Project idea: Services checker and re-starter

Go59954 · May 2012

Hi,

I've had an issue earlier with one of my VPS where the issue became annoying: service collapsing causing server unresponsiveness. Which is apparently out of shortness in memory, with possibility of overselling at provider's side.

I've opened a thread about that issue. And came somehow to a suggestion that might be useful anyway, which is:

A local script that runs at fixed time interval with a cron job, and it check user's critical services (ie Apache/Nginx, Mysql server, DNS..) , and only send an email notification in the case it finds a service is down (and might be set to an email that forwards messages to an sms). Means: No notifications sent=Things are (supposedly) up and running.

However rds100 have suggested that:

@rds100 said: Local bash script is not the best solution, because it can die too, the same way as other services die. The monitoring must be remote.

That's true since running the script won't succeed at times if no memory is available or for other performance reasons. So a remote monitoring service was suggested.

However once more I've suggested a local script, but that also listens on a port and can be monitored externally with a 3rd party monitoring service that notifies by sms/email just when the script itself is down. As I see in this case the monitoring script needs to run all the time in the background, so probably no need for cron jobs.

So, the idea for now is:

A script runs locally on VPS, stays in the background and monitors user-specified critical services. Once any of it is down for x period of time, an email notification is sent to the user including the service that's down for x sequential number of times. OR, the monitoring script automatically tries to restart the service for x number of times before sending each notification. In the case the service is started successfully then a notification is sent stating the service went down but was successfully started- and no action required by user.

> Supplied data
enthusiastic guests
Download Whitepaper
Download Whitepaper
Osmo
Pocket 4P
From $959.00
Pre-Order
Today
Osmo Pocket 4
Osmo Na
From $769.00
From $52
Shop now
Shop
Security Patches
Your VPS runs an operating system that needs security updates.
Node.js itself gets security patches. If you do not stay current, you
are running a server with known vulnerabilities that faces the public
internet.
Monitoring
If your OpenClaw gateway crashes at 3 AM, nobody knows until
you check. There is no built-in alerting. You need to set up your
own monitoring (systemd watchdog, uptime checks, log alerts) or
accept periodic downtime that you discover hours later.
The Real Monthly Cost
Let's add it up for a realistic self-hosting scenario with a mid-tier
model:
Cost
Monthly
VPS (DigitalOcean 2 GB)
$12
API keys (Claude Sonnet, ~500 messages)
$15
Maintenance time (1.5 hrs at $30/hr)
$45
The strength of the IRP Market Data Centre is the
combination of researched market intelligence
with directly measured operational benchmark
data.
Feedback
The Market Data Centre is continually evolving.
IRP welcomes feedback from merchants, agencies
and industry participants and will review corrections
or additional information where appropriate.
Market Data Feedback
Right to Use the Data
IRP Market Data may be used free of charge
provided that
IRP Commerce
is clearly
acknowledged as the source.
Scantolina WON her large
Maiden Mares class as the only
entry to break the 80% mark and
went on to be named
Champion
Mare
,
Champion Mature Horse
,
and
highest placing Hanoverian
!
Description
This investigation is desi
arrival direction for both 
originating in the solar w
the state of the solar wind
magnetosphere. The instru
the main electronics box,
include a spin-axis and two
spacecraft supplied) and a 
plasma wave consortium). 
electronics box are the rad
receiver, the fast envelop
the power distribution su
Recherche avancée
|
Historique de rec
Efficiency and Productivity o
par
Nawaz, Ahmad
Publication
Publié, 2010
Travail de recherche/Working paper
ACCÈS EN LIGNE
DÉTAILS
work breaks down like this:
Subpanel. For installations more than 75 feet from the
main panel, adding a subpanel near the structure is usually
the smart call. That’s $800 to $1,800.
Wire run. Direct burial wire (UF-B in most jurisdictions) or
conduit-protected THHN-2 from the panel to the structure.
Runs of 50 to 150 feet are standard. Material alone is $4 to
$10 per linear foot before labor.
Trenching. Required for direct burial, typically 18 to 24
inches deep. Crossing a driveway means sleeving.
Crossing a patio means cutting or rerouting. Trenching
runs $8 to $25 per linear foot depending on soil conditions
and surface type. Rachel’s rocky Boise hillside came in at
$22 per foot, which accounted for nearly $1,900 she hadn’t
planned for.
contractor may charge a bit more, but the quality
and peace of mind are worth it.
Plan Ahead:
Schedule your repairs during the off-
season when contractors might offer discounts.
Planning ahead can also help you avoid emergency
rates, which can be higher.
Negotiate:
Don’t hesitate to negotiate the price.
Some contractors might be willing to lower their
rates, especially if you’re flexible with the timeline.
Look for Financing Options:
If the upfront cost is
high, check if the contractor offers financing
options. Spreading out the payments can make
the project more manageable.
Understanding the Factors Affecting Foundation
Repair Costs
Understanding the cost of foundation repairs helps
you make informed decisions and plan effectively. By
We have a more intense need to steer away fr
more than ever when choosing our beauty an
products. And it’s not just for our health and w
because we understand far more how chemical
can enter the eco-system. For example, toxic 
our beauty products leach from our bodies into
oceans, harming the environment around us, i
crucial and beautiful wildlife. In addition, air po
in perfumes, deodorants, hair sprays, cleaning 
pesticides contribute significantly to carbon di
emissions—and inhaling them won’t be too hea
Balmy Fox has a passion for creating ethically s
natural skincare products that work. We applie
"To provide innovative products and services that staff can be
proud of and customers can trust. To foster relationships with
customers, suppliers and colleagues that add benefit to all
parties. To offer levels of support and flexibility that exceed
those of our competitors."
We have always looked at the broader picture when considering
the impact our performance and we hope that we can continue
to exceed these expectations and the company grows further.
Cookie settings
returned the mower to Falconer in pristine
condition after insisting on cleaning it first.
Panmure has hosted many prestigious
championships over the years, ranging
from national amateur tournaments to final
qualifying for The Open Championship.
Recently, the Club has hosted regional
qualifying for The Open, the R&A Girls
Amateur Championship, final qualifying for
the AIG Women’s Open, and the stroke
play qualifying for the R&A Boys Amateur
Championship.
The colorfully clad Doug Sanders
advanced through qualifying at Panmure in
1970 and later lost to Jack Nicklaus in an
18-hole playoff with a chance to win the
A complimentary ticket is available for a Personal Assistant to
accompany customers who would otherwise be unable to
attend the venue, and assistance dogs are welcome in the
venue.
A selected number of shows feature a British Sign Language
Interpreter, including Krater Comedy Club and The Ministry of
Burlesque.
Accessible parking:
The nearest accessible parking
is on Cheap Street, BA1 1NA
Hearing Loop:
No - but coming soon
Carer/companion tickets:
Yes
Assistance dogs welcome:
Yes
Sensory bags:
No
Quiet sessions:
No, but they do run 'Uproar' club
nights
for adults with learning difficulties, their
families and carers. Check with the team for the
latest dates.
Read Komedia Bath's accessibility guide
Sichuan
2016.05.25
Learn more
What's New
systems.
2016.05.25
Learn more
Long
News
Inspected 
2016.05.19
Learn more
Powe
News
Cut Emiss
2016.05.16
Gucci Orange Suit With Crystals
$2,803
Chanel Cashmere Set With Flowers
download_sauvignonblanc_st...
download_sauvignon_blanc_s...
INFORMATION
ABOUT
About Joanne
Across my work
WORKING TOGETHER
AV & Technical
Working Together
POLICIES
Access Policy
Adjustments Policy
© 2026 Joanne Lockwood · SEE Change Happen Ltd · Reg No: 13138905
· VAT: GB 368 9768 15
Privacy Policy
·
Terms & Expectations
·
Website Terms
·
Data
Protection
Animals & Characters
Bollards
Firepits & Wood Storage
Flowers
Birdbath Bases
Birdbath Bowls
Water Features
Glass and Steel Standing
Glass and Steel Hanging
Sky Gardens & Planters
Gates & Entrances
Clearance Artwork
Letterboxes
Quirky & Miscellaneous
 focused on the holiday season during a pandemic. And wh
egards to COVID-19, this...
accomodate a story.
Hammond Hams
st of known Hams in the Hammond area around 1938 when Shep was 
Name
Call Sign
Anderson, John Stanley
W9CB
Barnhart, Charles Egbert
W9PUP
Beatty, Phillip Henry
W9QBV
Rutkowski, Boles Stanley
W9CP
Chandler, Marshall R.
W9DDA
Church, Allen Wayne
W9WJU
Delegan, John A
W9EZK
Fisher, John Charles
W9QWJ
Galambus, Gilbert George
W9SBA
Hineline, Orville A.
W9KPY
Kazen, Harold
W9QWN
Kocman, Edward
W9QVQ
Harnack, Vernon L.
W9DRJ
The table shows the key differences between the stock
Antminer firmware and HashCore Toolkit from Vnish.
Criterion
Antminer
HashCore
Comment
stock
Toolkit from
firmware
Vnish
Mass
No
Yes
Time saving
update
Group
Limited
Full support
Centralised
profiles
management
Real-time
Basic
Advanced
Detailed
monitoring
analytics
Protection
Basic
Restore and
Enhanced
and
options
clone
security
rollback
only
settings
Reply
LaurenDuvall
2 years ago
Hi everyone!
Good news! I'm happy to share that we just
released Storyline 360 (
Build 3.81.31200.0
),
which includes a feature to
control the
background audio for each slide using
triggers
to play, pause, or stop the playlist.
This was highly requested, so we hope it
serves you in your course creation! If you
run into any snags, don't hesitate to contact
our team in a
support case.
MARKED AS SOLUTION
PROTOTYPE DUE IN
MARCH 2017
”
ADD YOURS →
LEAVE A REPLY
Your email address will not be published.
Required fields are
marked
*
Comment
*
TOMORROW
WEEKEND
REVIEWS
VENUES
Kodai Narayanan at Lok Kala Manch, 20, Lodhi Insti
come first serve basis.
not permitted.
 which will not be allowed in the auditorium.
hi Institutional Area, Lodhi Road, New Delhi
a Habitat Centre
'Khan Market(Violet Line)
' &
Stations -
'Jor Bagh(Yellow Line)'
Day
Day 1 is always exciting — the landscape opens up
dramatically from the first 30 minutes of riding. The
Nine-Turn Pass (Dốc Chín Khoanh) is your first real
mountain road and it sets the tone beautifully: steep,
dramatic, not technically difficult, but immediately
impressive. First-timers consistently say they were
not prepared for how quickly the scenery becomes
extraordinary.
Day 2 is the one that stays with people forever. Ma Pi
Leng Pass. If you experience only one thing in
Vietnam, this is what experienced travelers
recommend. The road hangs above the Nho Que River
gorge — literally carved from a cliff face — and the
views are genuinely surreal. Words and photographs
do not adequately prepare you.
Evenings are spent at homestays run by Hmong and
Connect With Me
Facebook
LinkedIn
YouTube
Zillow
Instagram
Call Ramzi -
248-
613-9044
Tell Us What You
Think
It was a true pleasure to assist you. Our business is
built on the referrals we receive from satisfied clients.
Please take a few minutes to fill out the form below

> Exercise set
A) Reproduce verbatim the stretch of the services checker post from "I've opened a" through "service was suggested.".
B) According to the services checker post, why is a local script alone not enough to monitor services? Answer in one to three sentences.

> Results
A)
I've opened a thread about that issue. And came somehow to a suggestion that might be useful anyway, which is:

A local script that runs at fixed time interval with a cron job, and it check user's critical services (ie Apache/Nginx, Mysql server, DNS..) , and only send an email notification in the case it finds a service is down (and might be set to an email that forwards messages to an sms). Means: No notifications sent=Things are (supposedly) up and running.

However rds100 have suggested that:

@rds100 said: Local bash script is not the best solution, because it can die too, the same way as other services die. The monitoring must be remote.

That's true since running the script won't succeed at times if no memory is available or for other performance reasons. So a remote monitoring service was suggested.

B) A local script can die the same way the other services do. It may fail to run when no memory is available or because of other performance problems, so the monitoring has to be remote.